Source data:
------------------------------------------------
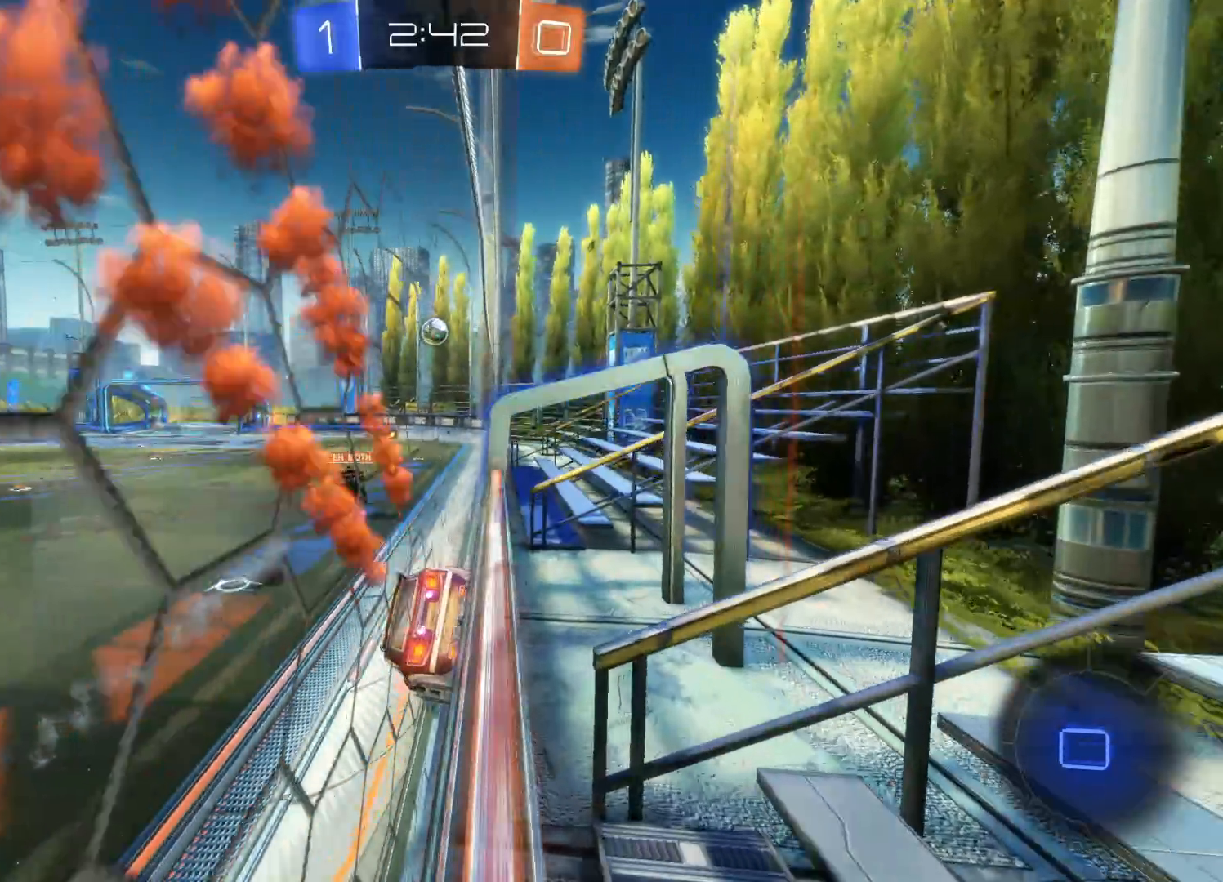
{"buttons": ["CROSS", "R2"], "left_stick": "up-left", "right_stick": "center", "events": [[233, "left_stick", "right"], [333, "left_stick", "up"], [383, "CIRCLE", "up"], [433, "left_stick", "up-left"], [467, "CROSS", "down"]]}
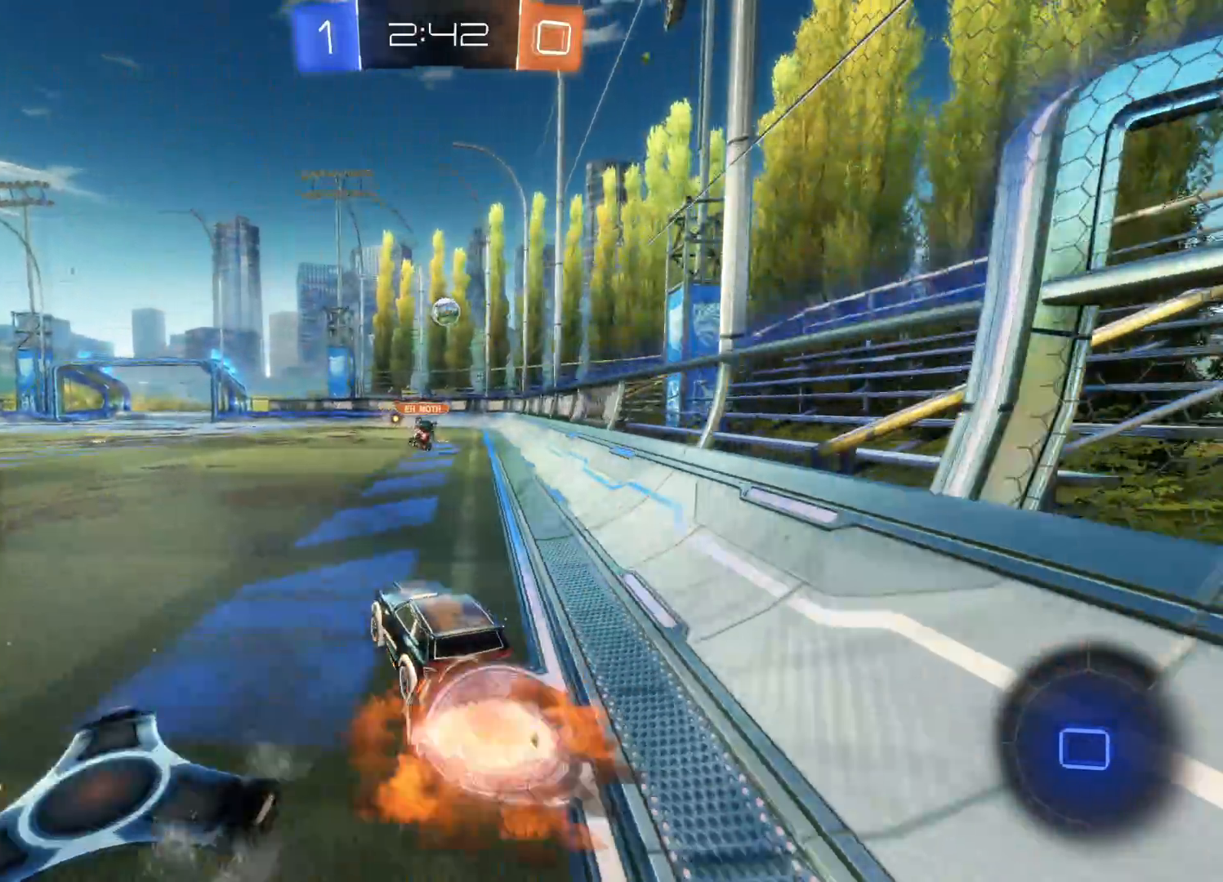
{"buttons": ["R2"], "left_stick": "center", "right_stick": "center", "events": [[33, "CROSS", "up"], [100, "CROSS", "down"], [167, "CROSS", "up"], [250, "TRIANGLE", "down"], [317, "left_stick", "center"], [350, "TRIANGLE", "up"]]}
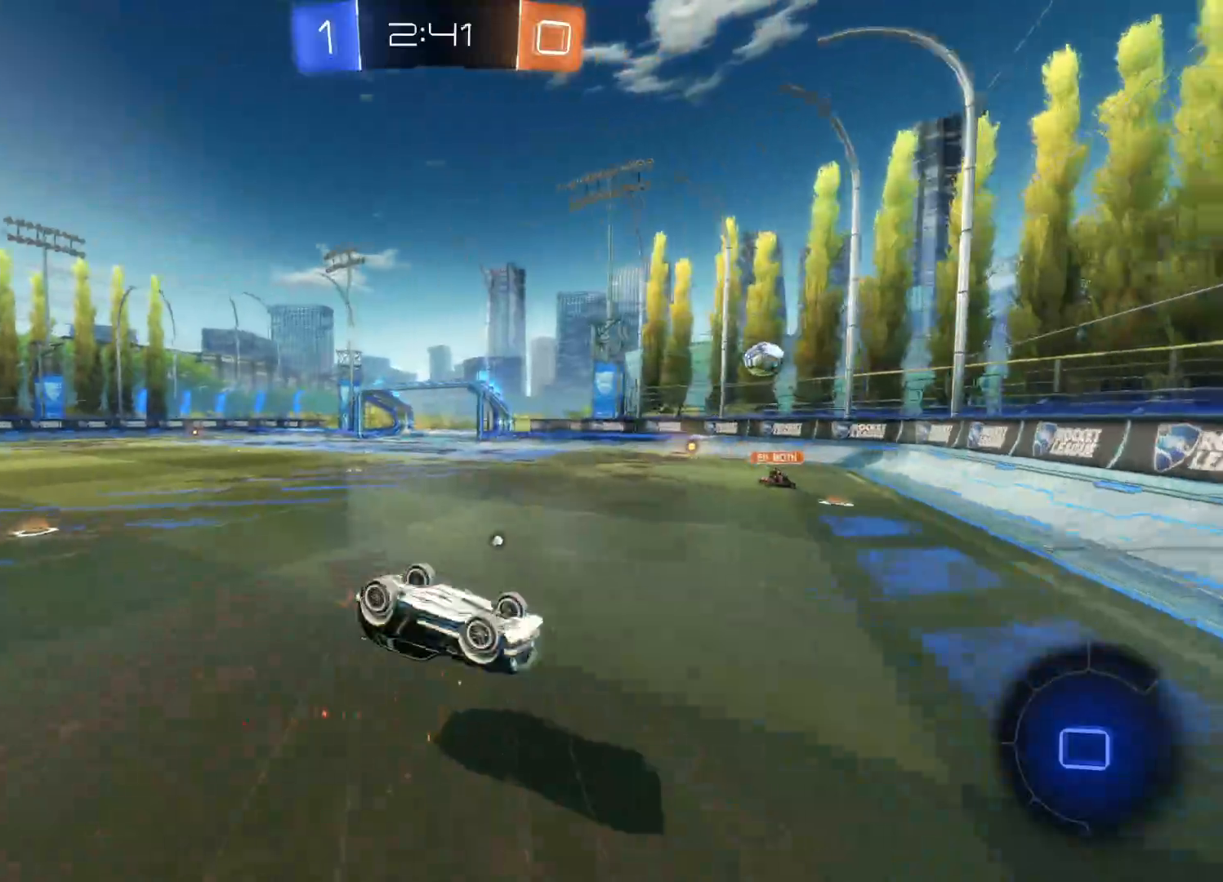
{"buttons": ["TRIANGLE", "R2"], "left_stick": "left", "right_stick": "center", "events": [[500, "TRIANGLE", "down"], [500, "left_stick", "left"]]}
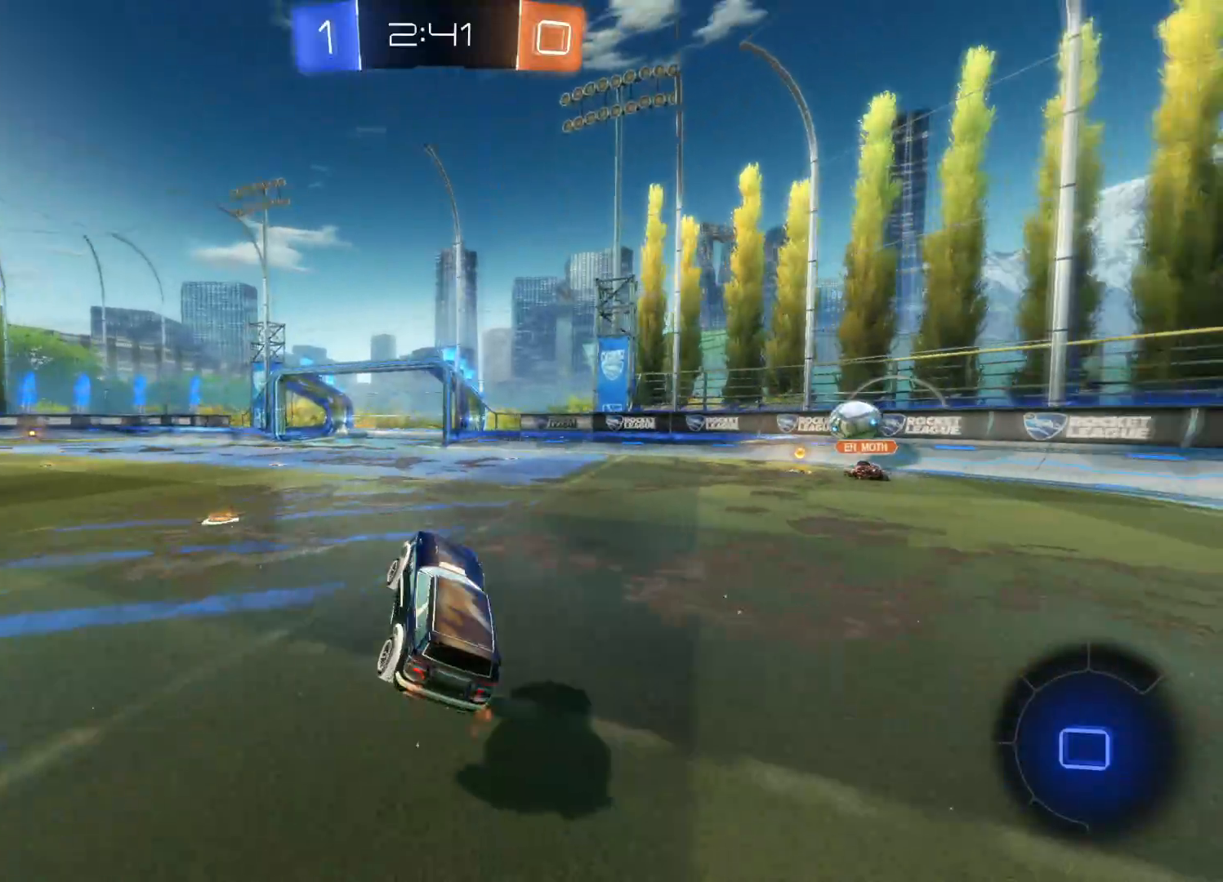
{"buttons": ["R2"], "left_stick": "right", "right_stick": "center", "events": [[150, "TRIANGLE", "up"], [267, "left_stick", "center"], [433, "left_stick", "down-right"], [483, "left_stick", "right"]]}
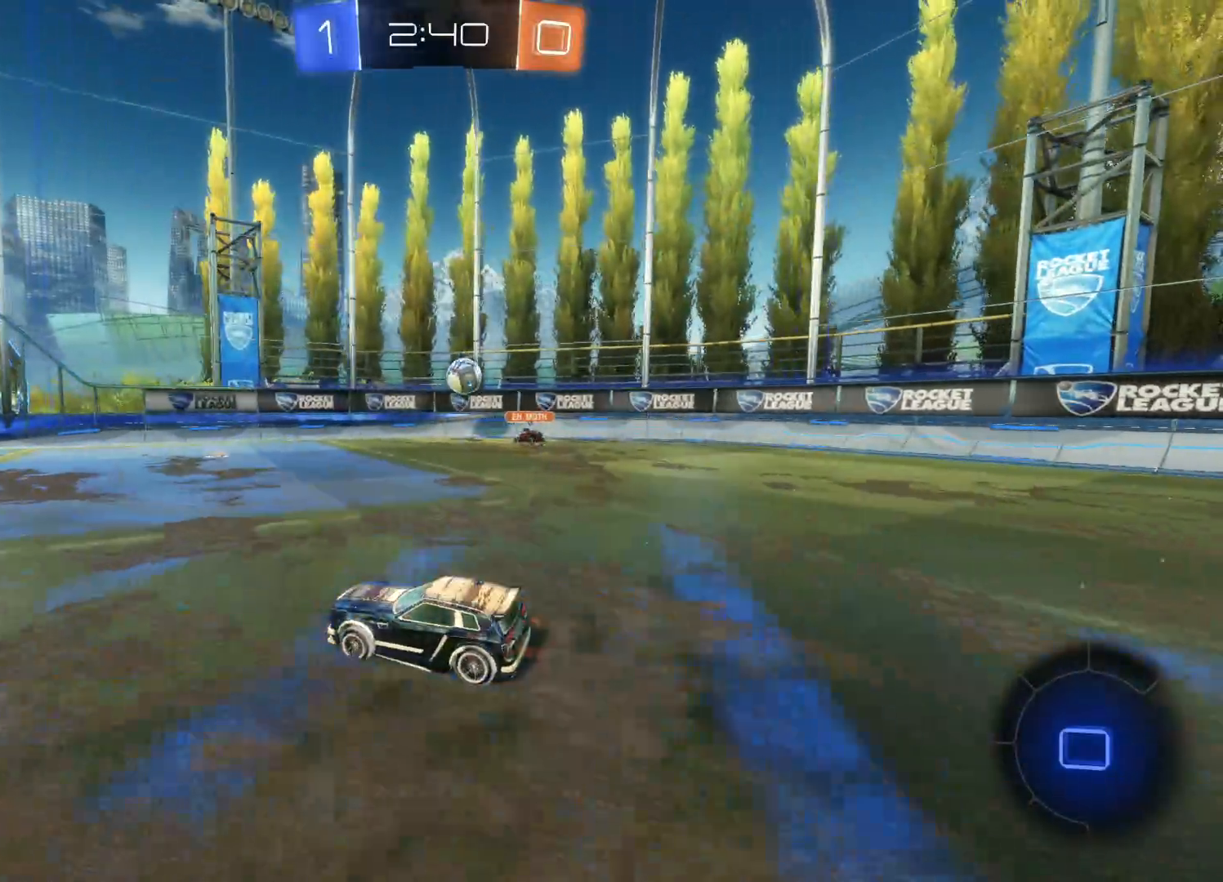
{"buttons": ["R2"], "left_stick": "center", "right_stick": "center", "events": [[217, "R2", "up"], [233, "L2", "down"], [350, "R2", "down"], [400, "L2", "up"], [417, "left_stick", "center"]]}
------------------------------------------------
WORK ITEM – When you copy the data, keep every line exact and leave out each picture.

TASK SOLUTION –
{"buttons": ["CROSS", "R2"], "left_stick": "up-left", "right_stick": "center", "events": [[233, "left_stick", "right"], [333, "left_stick", "up"], [383, "CIRCLE", "up"], [433, "left_stick", "up-left"], [467, "CROSS", "down"]]}
{"buttons": ["R2"], "left_stick": "center", "right_stick": "center", "events": [[33, "CROSS", "up"], [100, "CROSS", "down"], [167, "CROSS", "up"], [250, "TRIANGLE", "down"], [317, "left_stick", "center"], [350, "TRIANGLE", "up"]]}
{"buttons": ["TRIANGLE", "R2"], "left_stick": "left", "right_stick": "center", "events": [[500, "TRIANGLE", "down"], [500, "left_stick", "left"]]}
{"buttons": ["R2"], "left_stick": "right", "right_stick": "center", "events": [[150, "TRIANGLE", "up"], [267, "left_stick", "center"], [433, "left_stick", "down-right"], [483, "left_stick", "right"]]}
{"buttons": ["R2"], "left_stick": "center", "right_stick": "center", "events": [[217, "R2", "up"], [233, "L2", "down"], [350, "R2", "down"], [400, "L2", "up"], [417, "left_stick", "center"]]}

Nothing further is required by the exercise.